— Action item —
Nothing should be left out: repeat all the data exactly.

[[ Exercise inputs open ]]

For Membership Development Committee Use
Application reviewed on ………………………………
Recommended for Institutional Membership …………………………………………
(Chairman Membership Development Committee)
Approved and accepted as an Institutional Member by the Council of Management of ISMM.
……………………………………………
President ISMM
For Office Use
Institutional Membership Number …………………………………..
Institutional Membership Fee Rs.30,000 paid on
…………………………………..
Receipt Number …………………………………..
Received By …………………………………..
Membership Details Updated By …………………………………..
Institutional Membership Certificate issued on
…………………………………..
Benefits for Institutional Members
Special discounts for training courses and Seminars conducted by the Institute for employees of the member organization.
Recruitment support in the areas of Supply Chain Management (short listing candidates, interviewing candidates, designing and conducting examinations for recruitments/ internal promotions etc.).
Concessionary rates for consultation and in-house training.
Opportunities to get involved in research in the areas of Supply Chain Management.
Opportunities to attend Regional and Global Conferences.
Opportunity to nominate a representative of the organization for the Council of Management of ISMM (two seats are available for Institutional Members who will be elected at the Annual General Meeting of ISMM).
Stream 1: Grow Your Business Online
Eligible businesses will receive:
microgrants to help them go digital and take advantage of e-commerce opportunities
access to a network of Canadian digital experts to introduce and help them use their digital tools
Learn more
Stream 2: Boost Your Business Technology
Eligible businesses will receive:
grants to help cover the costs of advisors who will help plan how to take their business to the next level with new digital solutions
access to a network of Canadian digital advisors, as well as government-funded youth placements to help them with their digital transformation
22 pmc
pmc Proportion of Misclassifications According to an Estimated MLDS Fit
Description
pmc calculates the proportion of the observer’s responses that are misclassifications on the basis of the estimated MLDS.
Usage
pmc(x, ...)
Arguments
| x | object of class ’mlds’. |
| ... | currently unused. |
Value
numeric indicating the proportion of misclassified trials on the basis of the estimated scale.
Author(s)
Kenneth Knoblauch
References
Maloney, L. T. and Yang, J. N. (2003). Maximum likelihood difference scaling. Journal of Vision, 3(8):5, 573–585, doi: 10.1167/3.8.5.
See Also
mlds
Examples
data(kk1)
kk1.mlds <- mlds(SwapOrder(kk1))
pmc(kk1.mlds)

[[ Exercise inputs closed ]]

— Written solution —
For Membership Development Committee Use
Application reviewed on ………………………………
Recommended for Institutional Membership …………………………………………
(Chairman Membership Development Committee)
Approved and accepted as an Institutional Member by the Council of Management of ISMM.
……………………………………………
President ISMM
For Office Use
Institutional Membership Number …………………………………..
Institutional Membership Fee Rs.30,000 paid on
…………………………………..
Receipt Number …………………………………..
Received By …………………………………..
Membership Details Updated By …………………………………..
Institutional Membership Certificate issued on
…………………………………..
Benefits for Institutional Members
Special discounts for training courses and Seminars conducted by the Institute for employees of the member organization.
Recruitment support in the areas of Supply Chain Management (short listing candidates, interviewing candidates, designing and conducting examinations for recruitments/ internal promotions etc.).
Concessionary rates for consultation and in-house training.
Opportunities to get involved in research in the areas of Supply Chain Management.
Opportunities to attend Regional and Global Conferences.
Opportunity to nominate a representative of the organization for the Council of Management of ISMM (two seats are available for Institutional Members who will be elected at the Annual General Meeting of ISMM).
Stream 1: Grow Your Business Online
Eligible businesses will receive:
microgrants to help them go digital and take advantage of e-commerce opportunities
access to a network of Canadian digital experts to introduce and help them use their digital tools
Learn more
Stream 2: Boost Your Business Technology
Eligible businesses will receive:
grants to help cover the costs of advisors who will help plan how to take their business to the next level with new digital solutions
access to a network of Canadian digital advisors, as well as government-funded youth placements to help them with their digital transformation
22 pmc
pmc Proportion of Misclassifications According to an Estimated MLDS Fit
Description
pmc calculates the proportion of the observer’s responses that are misclassifications on the basis of the estimated MLDS.
Usage
pmc(x, ...)
Arguments
| x | object of class ’mlds’. |
| ... | currently unused. |
Value
numeric indicating the proportion of misclassified trials on the basis of the estimated scale.
Author(s)
Kenneth Knoblauch
References
Maloney, L. T. and Yang, J. N. (2003). Maximum likelihood difference scaling. Journal of Vision, 3(8):5, 573–585, doi: 10.1167/3.8.5.
See Also
mlds
Examples
data(kk1)
kk1.mlds <- mlds(SwapOrder(kk1))
pmc(kk1.mlds)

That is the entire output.